Healing doesn’t come through denial or avoidance. It doesn’t come through wearing a brave smile and pretending that nothing happened. Healing doesn’t come through perpetuating the lies of the abuser. Healing comes through embracing the truth.
But what is that truth? It is many things, but it includes the breathtaking triumph that we survived and we are still here. So many of us carry the shame posture of a victim, believing that we are weak and defective and worthless, but instead we should be proud. We are resilient. When we were defenceless and unsupported, mere children, we coped with intolerable pain, we coped with betrayal, we coped with deceit, and somehow we have kept on surviving. We are not pathetic—we are heroic.
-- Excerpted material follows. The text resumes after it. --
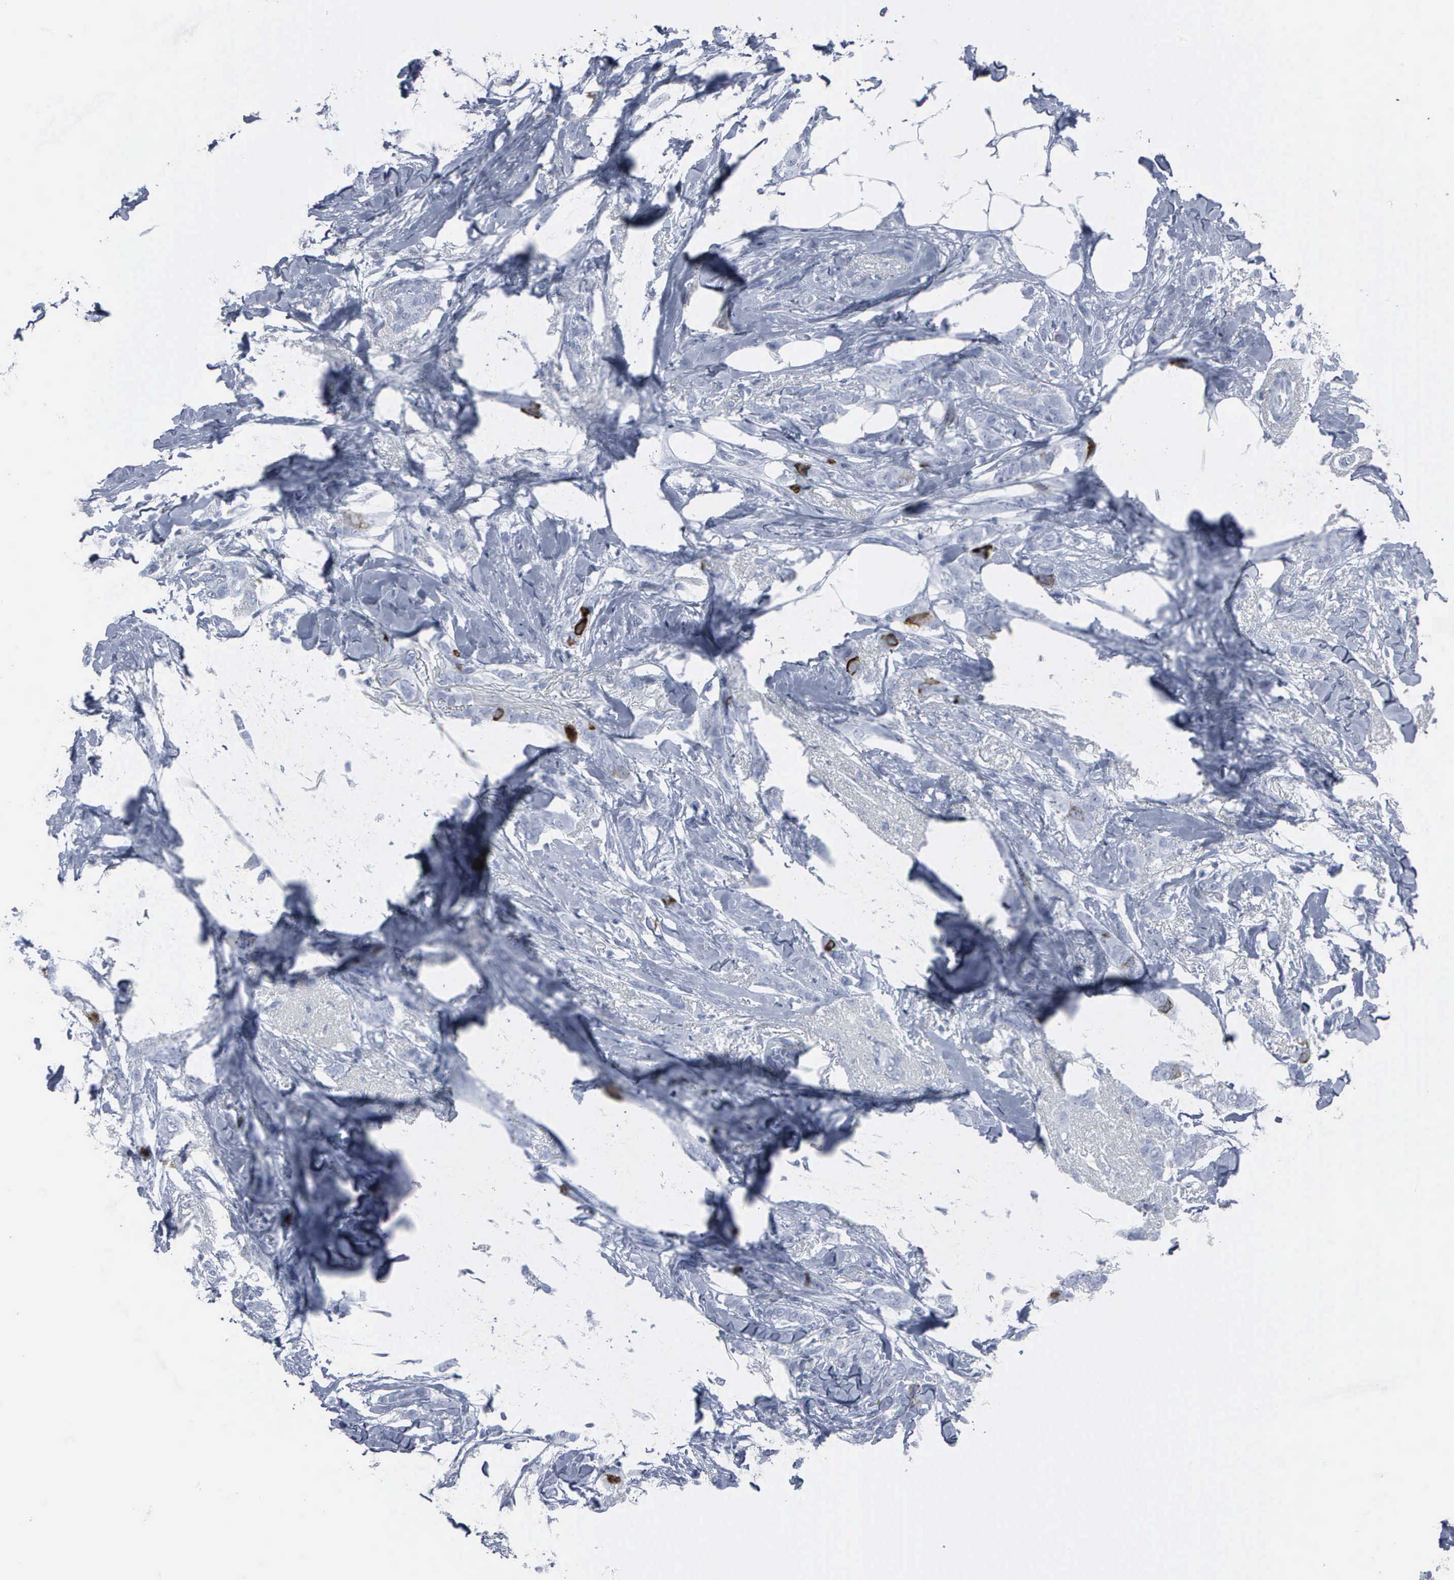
{"staining": {"intensity": "moderate", "quantity": "<25%", "location": "cytoplasmic/membranous"}, "tissue": "breast cancer", "cell_type": "Tumor cells", "image_type": "cancer", "snomed": [{"axis": "morphology", "description": "Lobular carcinoma"}, {"axis": "topography", "description": "Breast"}], "caption": "Immunohistochemical staining of human breast lobular carcinoma reveals low levels of moderate cytoplasmic/membranous positivity in approximately <25% of tumor cells.", "gene": "CCNB1", "patient": {"sex": "female", "age": 55}}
If we can change our view of ourselves, if we can reframe our experiences as us surviving unbearable suffering, if we can see that we are creative and resourceful and determined and strong, then we will begin to heal. It is not what happened to us that matters so much as how we view it. We are not damaged goods. We are gold refined in a crucible. The challenge for us is to believe that this is so, and live our lives on the strength of who and what we really are, rather than the self-protective lies of our abusers. If we can do that, we can heal. And we can heal—more than anything, what I have learned about child sexual abuse is that it is not a death sentence, and it is not a life sentence. We can heal, and we can be free.